If you are having any one or more row(s) with less or more number of columns than 2 in the dataset then this error may arise.
I am also new to Pyspark and trying to read CSV file. Following code worked for me:
In this code I am using dataset from kaggle the link is: https://www.kaggle.com/carrie1/ecommerce-data
1. Without mentioning the schema:
from pyspark.sql import SparkSession
scSpark = SparkSession \
.builder \
.appName("Python Spark SQL basic example: Reading CSV file without mentioning schema") \
.config("spark.some.config.option", "some-value") \
.getOrCreate()
sdfData = scSpark.read.csv("data.csv", header=True, sep=",")
sdfData.show()
Now check the columns: sdfData.columns
Output will be:
['InvoiceNo', 'StockCode','Description','Quantity', 'InvoiceDate', 'CustomerID', 'Country']
Check the datatype for each column:
sdfData.schema
StructType(List(StructField(InvoiceNo,StringType,true),StructField(StockCode,StringType,true),StructField(Description,StringType,true),StructField(Quantity,StringType,true),StructField(InvoiceDate,StringType,true),StructField(UnitPrice,StringType,true),StructField(CustomerID,StringType,true),StructField(Country,StringType,true)))
This will give the data frame with all the columns with datatype as StringType
2. With schema: If you know the schema or want to change the datatype of any column in the above table then use this (let's say I am having following columns and want them in a particular data type for each of them)

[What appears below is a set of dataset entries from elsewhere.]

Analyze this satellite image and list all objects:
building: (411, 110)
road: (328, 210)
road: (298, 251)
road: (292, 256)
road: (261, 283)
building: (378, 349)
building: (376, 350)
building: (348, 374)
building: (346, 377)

from pyspark.sql import SparkSession
from pyspark.sql.types import StructType, StructField
from pyspark.sql.types import DoubleType, IntegerType, StringType
schema = StructType([\
StructField("InvoiceNo", IntegerType()),\
StructField("StockCode", StringType()), \
StructField("Description", StringType()),\
StructField("Quantity", IntegerType()),\
StructField("InvoiceDate", StringType()),\
StructField("CustomerID", DoubleType()),\
StructField("Country", StringType())\
])
scSpark = SparkSession \
.builder \
.appName("Python Spark SQL example: Reading CSV file with schema") \
.config("spark.some.config.option", "some-value") \
.getOrCreate()
sdfData = scSpark.read.csv("data.csv", header=True, sep=",", schema=schema)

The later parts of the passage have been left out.